- Quoted text
--------------------------------
Doresani is an Indian television drama in the Kannada language that premiered on Colors Kannada on 20 December 2021.

Summary 
The story revolves around the lives of the father, daughter, and his boss. Deepika, the apple of her father Purushotham's eye, promises to never fall in love. Unaware of the ways of the heart, she is confident of her decision until she meets Vishwanath Anand, an orphan and self-made man, who runs an auditing firm. Anand is Purushotham's boss at the office whom Purushotham hates because of his strictness in the office. Then Purushotham learns that his daughter is in love with the man he hates.

Cast

Main 
 Prithviraj as Vishwanathan Anand – Purushottham's boss; Deepika's love interest
 Roopika as Deepika – Purushottham's first daughter; Anand's love interest
 Jaidev Mohan as Purushottham – Deepika's father

Recurring 
 Bhavani Prakash as Sathyavathi – Sinchana's mother
 Madhumathi as Soudamini – Deepika's mother; Purushottham's wife
 Shewtha Koglur as Sinchana – Rajath's wife; Sathyavathi's daughter
 Bhuvana Murali as Saptami – Deepika's first younger sister; Purushottham's second daughter
 Prathima as Goutami – Deepika's second younger sister; Purushottam's third daughter
 Darshith Gowda as Rajath – Deepika's elder brother; Purushottam's son
 Amogh Adiga as Sinchana's younger brother; Satyavathi's son
 Sushma as Siri – Anand's office assistant
 Shubha as Ningamma – Anand's house maid who is treated as a family member
 Bhagat snow as Inspector Ram – Anand's best friend
 Gagan Ram as Giridhar – The manager in Anand's office

Cameo appearances 
 Shamanth Gowda as Bro Gowda – Anand's office worker's brother
 Priyanka Thimmesh as Priyanka – Bro Gowda's wife
 Nikhil Kumaraswamy as Himself

Dubbed versions

Production 
The show marks the comeback of actress Roopika after a break from serials. The show is being shot in and around Bengaluru. Some episodes of the show were filmed in the outskirts of Bengaluru.
--------------------------------
- Goals
[a] From the Doresani article, extract the passage that begins at the words "Doresani is an" and ends after the words "man he hates.".
[b] Render this sentence from the Doresani article into Spanish: "The show is being shot in and around Bengaluru."
--------------------------------
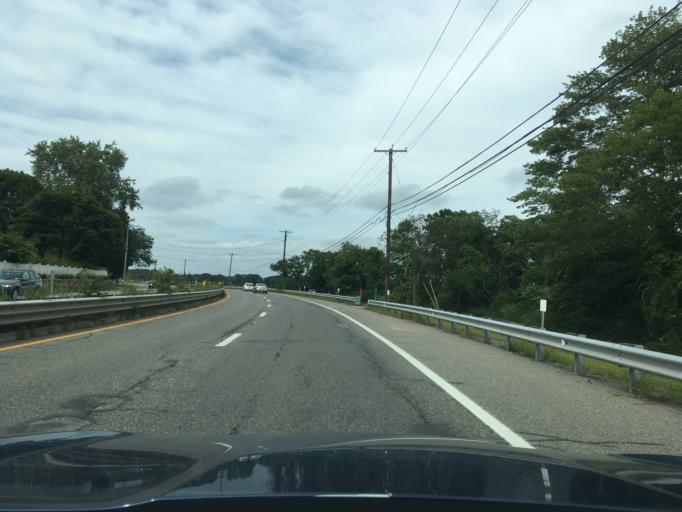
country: US
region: Rhode Island
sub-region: Bristol County
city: Barrington
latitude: 41.7611
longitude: -71.3222
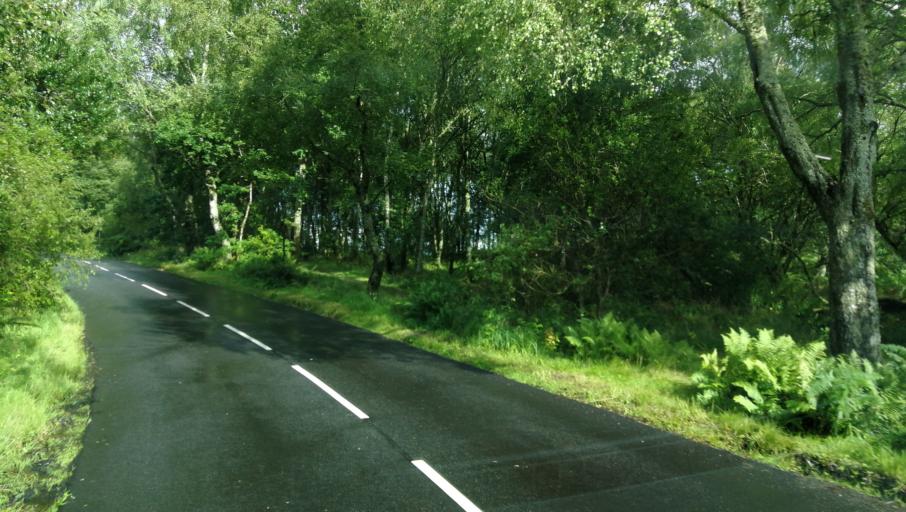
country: GB
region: Scotland
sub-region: Stirling
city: Callander
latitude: 56.2290
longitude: -4.3592
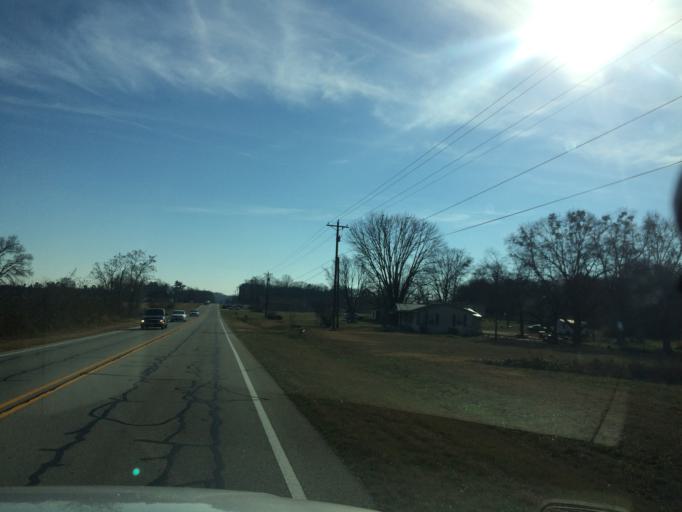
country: US
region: Georgia
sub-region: Franklin County
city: Lavonia
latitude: 34.4235
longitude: -83.0266
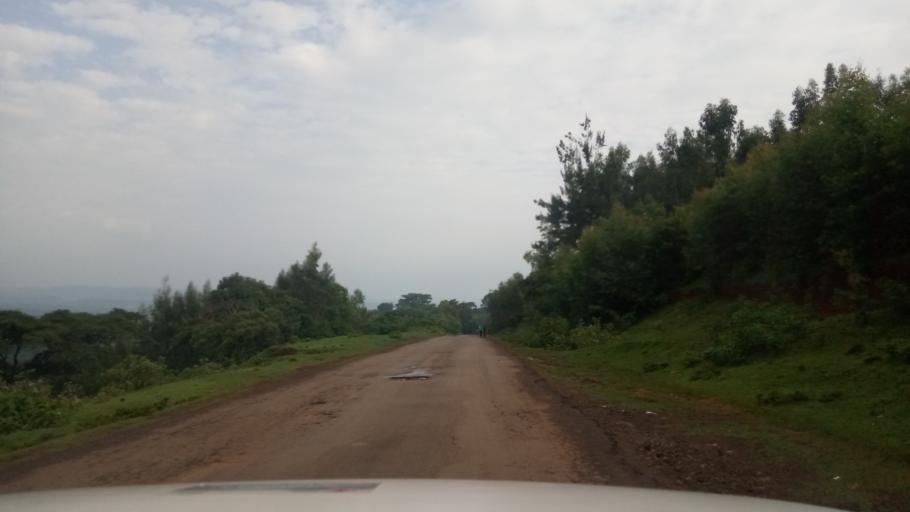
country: ET
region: Oromiya
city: Agaro
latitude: 7.7945
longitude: 36.7232
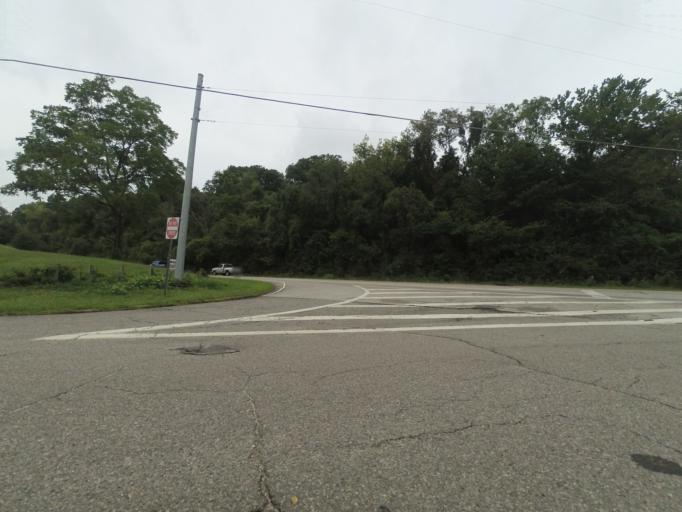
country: US
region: West Virginia
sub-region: Cabell County
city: Huntington
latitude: 38.4426
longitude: -82.4058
--------------------------------
- Solutions to the exercise
[a]
Doresani is an Indian television drama in the Kannada language that premiered on Colors Kannada on 20 December 2021.

Summary 
The story revolves around the lives of the father, daughter, and his boss. Deepika, the apple of her father Purushotham's eye, promises to never fall in love. Unaware of the ways of the heart, she is confident of her decision until she meets Vishwanath Anand, an orphan and self-made man, who runs an auditing firm. Anand is Purushotham's boss at the office whom Purushotham hates because of his strictness in the office. Then Purushotham learns that his daughter is in love with the man he hates.

[b] El programa se está rodando en Bengaluru y sus alrededores.